BEGIN Given data

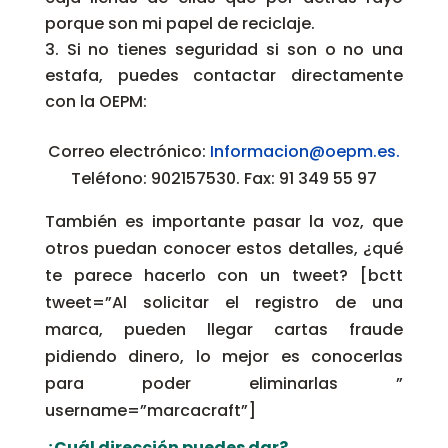
porque son mi papel de reciclaje.
Si no tienes seguridad si son o no una
estafa, puedes contactar directamente
con la OEPM:
Correo electrónico:
Informacion@oepm.es.
Teléfono: 902157530. Fax: 91 349 55 97
También es importante pasar la voz, que
otros puedan conocer estos detalles, ¿qué
te parece hacerlo con un tweet? [bctt
tweet=”Al solicitar el registro de una
marca, pueden llegar cartas fraude
pidiendo dinero, lo mejor es conocerlas
para poder eliminarlas ”
username=”marcacraft”]
¿Cuál dirección puedes dar?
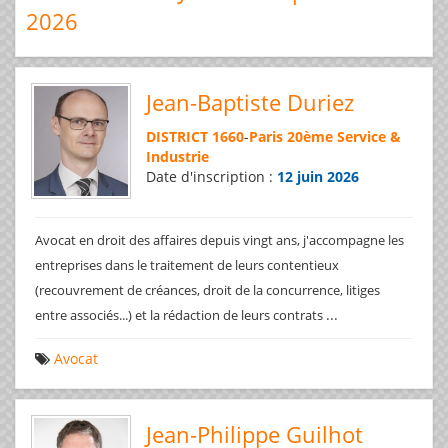
2026
Jean-Baptiste Duriez
DISTRICT 1660
-
Paris 20ème Service &
Industrie
Date d'inscription :
12 juin 2026
Avocat en droit des affaires depuis vingt ans, j'accompagne les
entreprises dans le traitement de leurs contentieux
(recouvrement de créances, droit de la concurrence, litiges
...
entre associés...) et la rédaction de leurs contrats
Avocat
Jean-Philippe Guilhot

END Given data

**Task objective:** Pictures in the records above are left out; print everything else exactly as written.

**Your solution:**
porque son mi papel de reciclaje.
Si no tienes seguridad si son o no una
estafa, puedes contactar directamente
con la OEPM:
Correo electrónico:
Informacion@oepm.es.
Teléfono: 902157530. Fax: 91 349 55 97
También es importante pasar la voz, que
otros puedan conocer estos detalles, ¿qué
te parece hacerlo con un tweet? [bctt
tweet=”Al solicitar el registro de una
marca, pueden llegar cartas fraude
pidiendo dinero, lo mejor es conocerlas
para poder eliminarlas ”
username=”marcacraft”]
¿Cuál dirección puedes dar?
2026
Jean-Baptiste Duriez
DISTRICT 1660
-
Paris 20ème Service &
Industrie
Date d'inscription :
12 juin 2026
Avocat en droit des affaires depuis vingt ans, j'accompagne les
entreprises dans le traitement de leurs contentieux
(recouvrement de créances, droit de la concurrence, litiges
...
entre associés...) et la rédaction de leurs contrats
Avocat
Jean-Philippe Guilhot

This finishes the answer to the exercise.